Apology RESCINDED, thank you very much.
Indeed, according to Billboard, it appears Miley was doing a little reminiscing today, tweeting a bunch of sassy photos of herself as a wee bab. But it was the memory of the Vanity Fair shoot, in which critics took issue with the fact that Leibowitz photographed the teen wrapped in nothing but a blanket with her back exposed, that really pushed Miley’s buttons, possibly because we’ve just come up on ten years since that whole “controversy” went down.
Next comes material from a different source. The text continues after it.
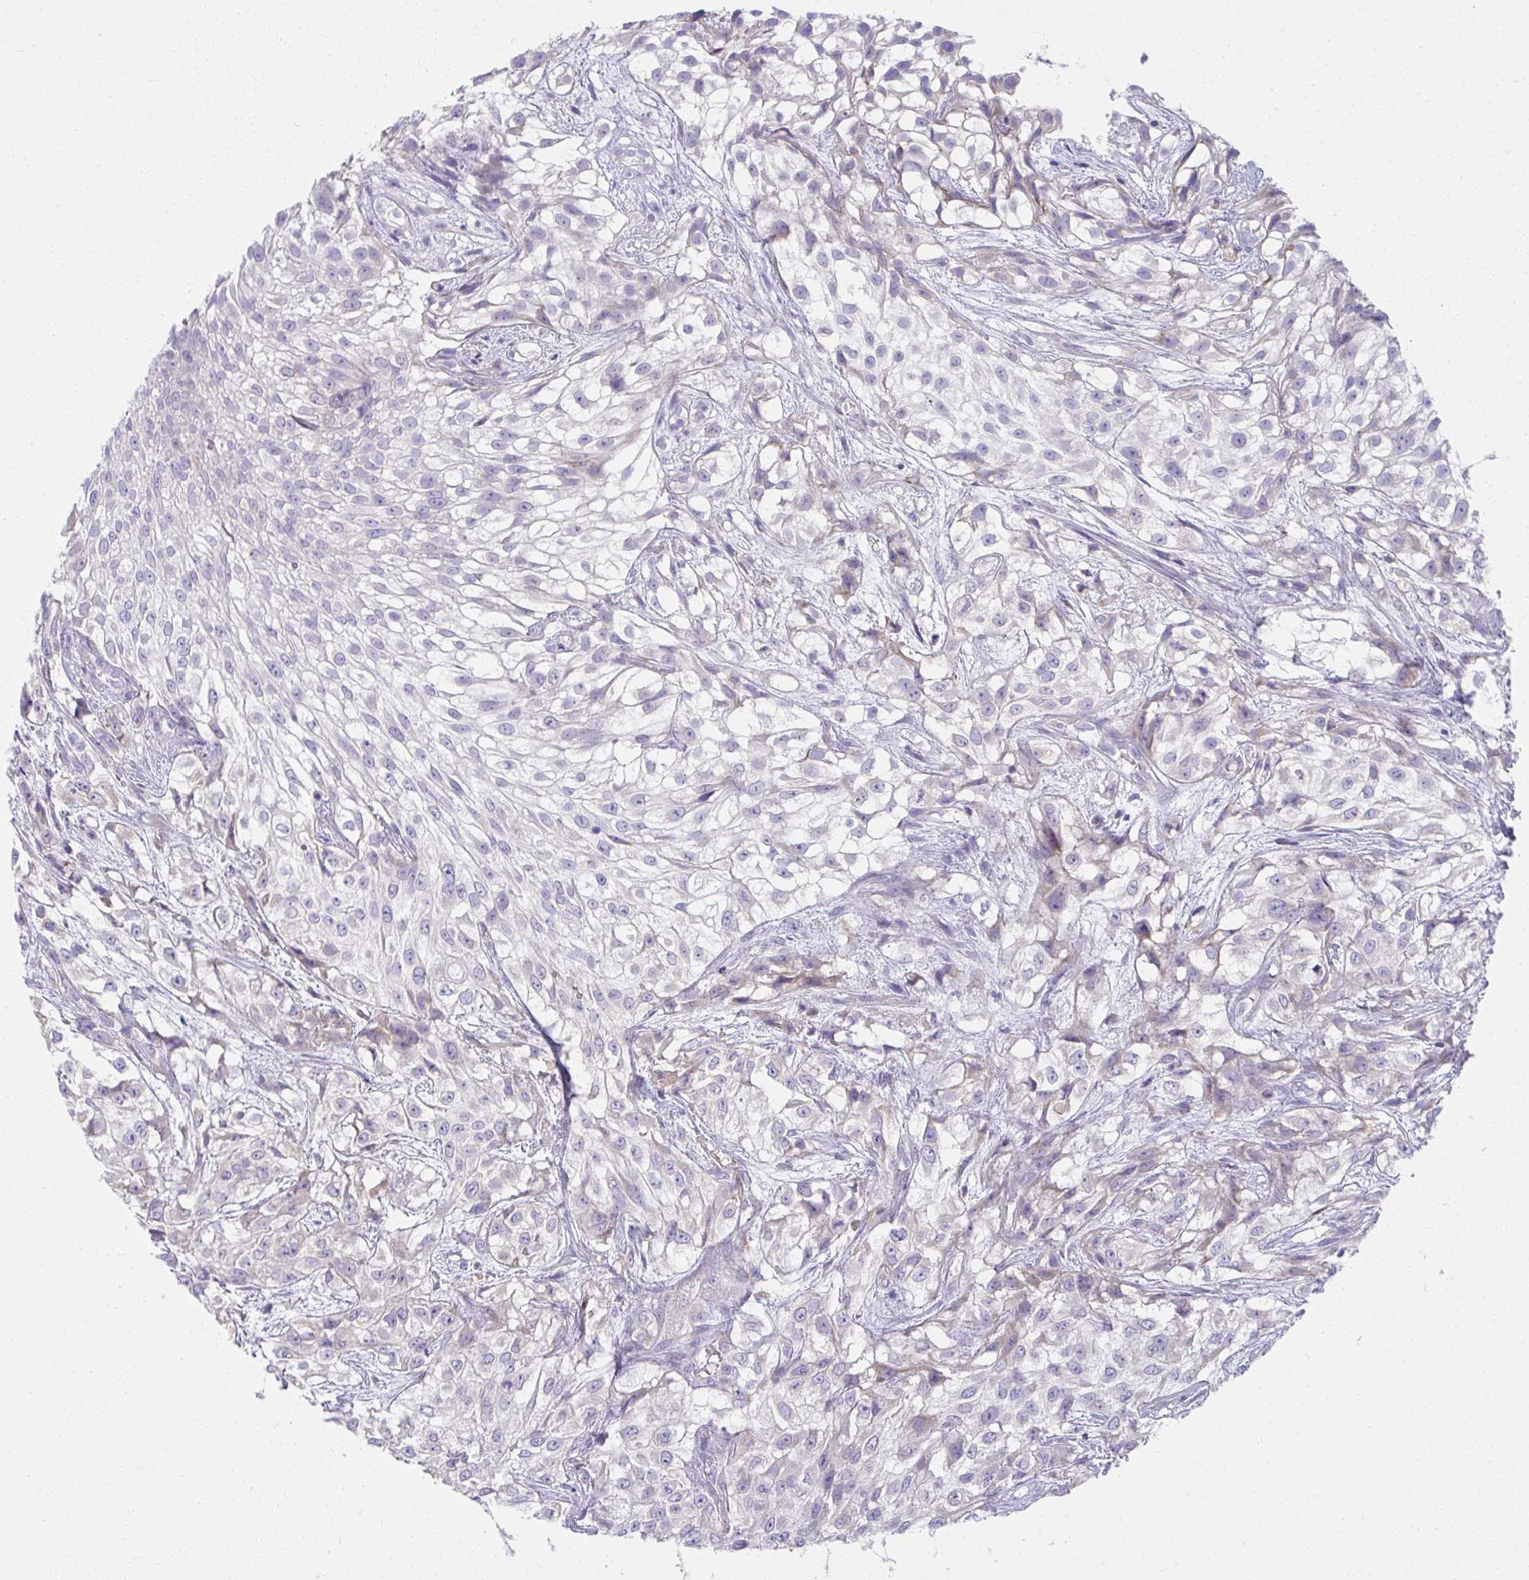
{"staining": {"intensity": "negative", "quantity": "none", "location": "none"}, "tissue": "urothelial cancer", "cell_type": "Tumor cells", "image_type": "cancer", "snomed": [{"axis": "morphology", "description": "Urothelial carcinoma, High grade"}, {"axis": "topography", "description": "Urinary bladder"}], "caption": "Tumor cells show no significant positivity in urothelial cancer. The staining was performed using DAB to visualize the protein expression in brown, while the nuclei were stained in blue with hematoxylin (Magnification: 20x).", "gene": "FASLG", "patient": {"sex": "male", "age": 56}}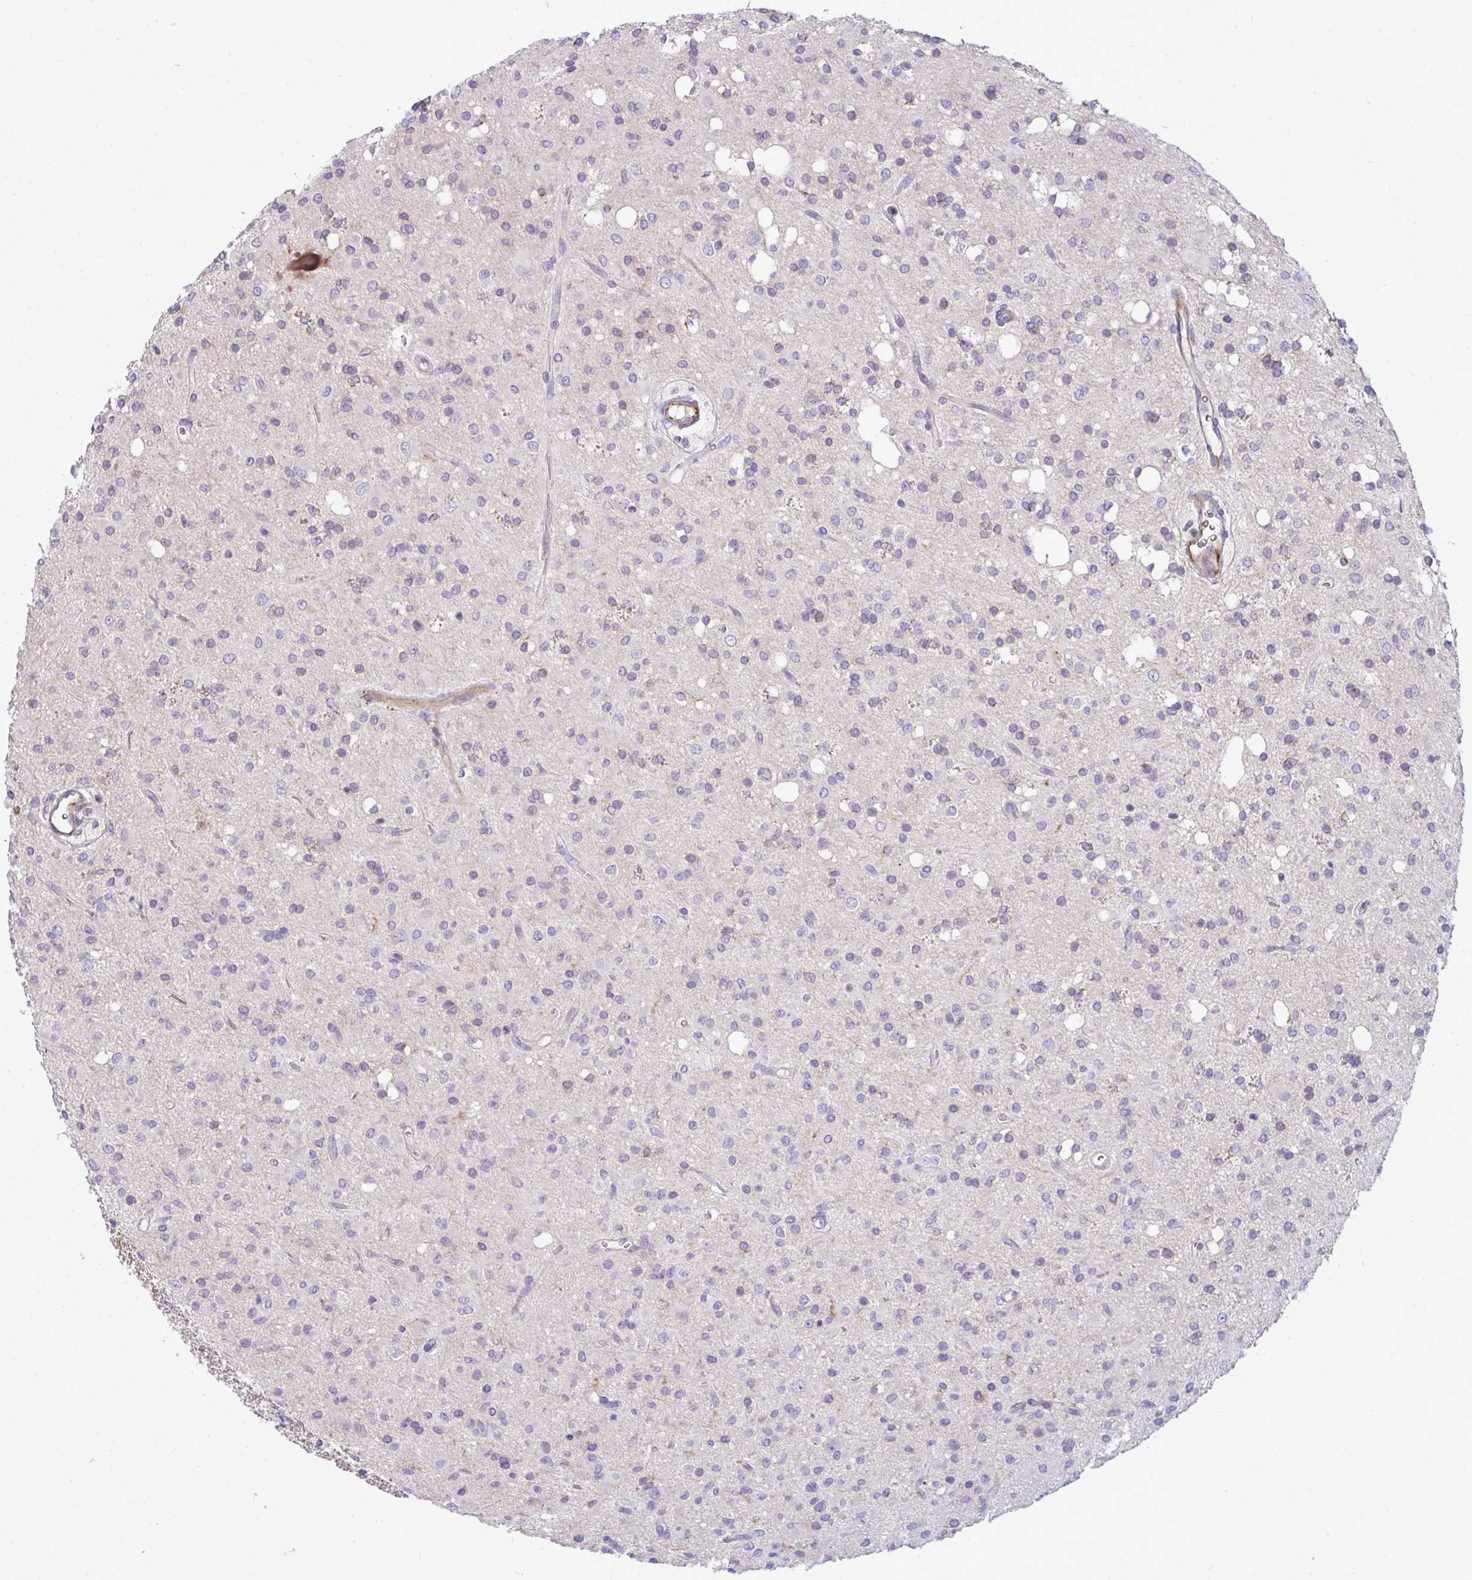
{"staining": {"intensity": "negative", "quantity": "none", "location": "none"}, "tissue": "glioma", "cell_type": "Tumor cells", "image_type": "cancer", "snomed": [{"axis": "morphology", "description": "Glioma, malignant, Low grade"}, {"axis": "topography", "description": "Brain"}], "caption": "Tumor cells show no significant positivity in glioma.", "gene": "SLC14A1", "patient": {"sex": "female", "age": 33}}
In 2008, Jezebel argued that though Disney claimed at the time that Leibowitz had manipulated Miley into the sexy shoot to sell magazines, the star probably approved the photos herself, and Disney’s insistence that Miley was forced into it stripped her of her agency. A decade later, it’s clear Miley feels that way, too. And while, obviously, there are a great many problems with sexualizing underage girls for mass consumption, slapping “MILEY’S SHAME” on the front page of a tabloid is a great way to tell young women they don’t have ownership over their bodies or sexuality, and that they should hate themselves for thinking even for a second that they do.
So kudos to Miley for telling the people who humiliated her when she was young that they can suck it. Meanwhile, I was a day camp counselor the summer after this shoot came out, and I can confirm it did not hurt her popularity among 7-year-old girls one bit, though for the sake of my Hannah Montana-ed out eardrums, I sort of wish it had.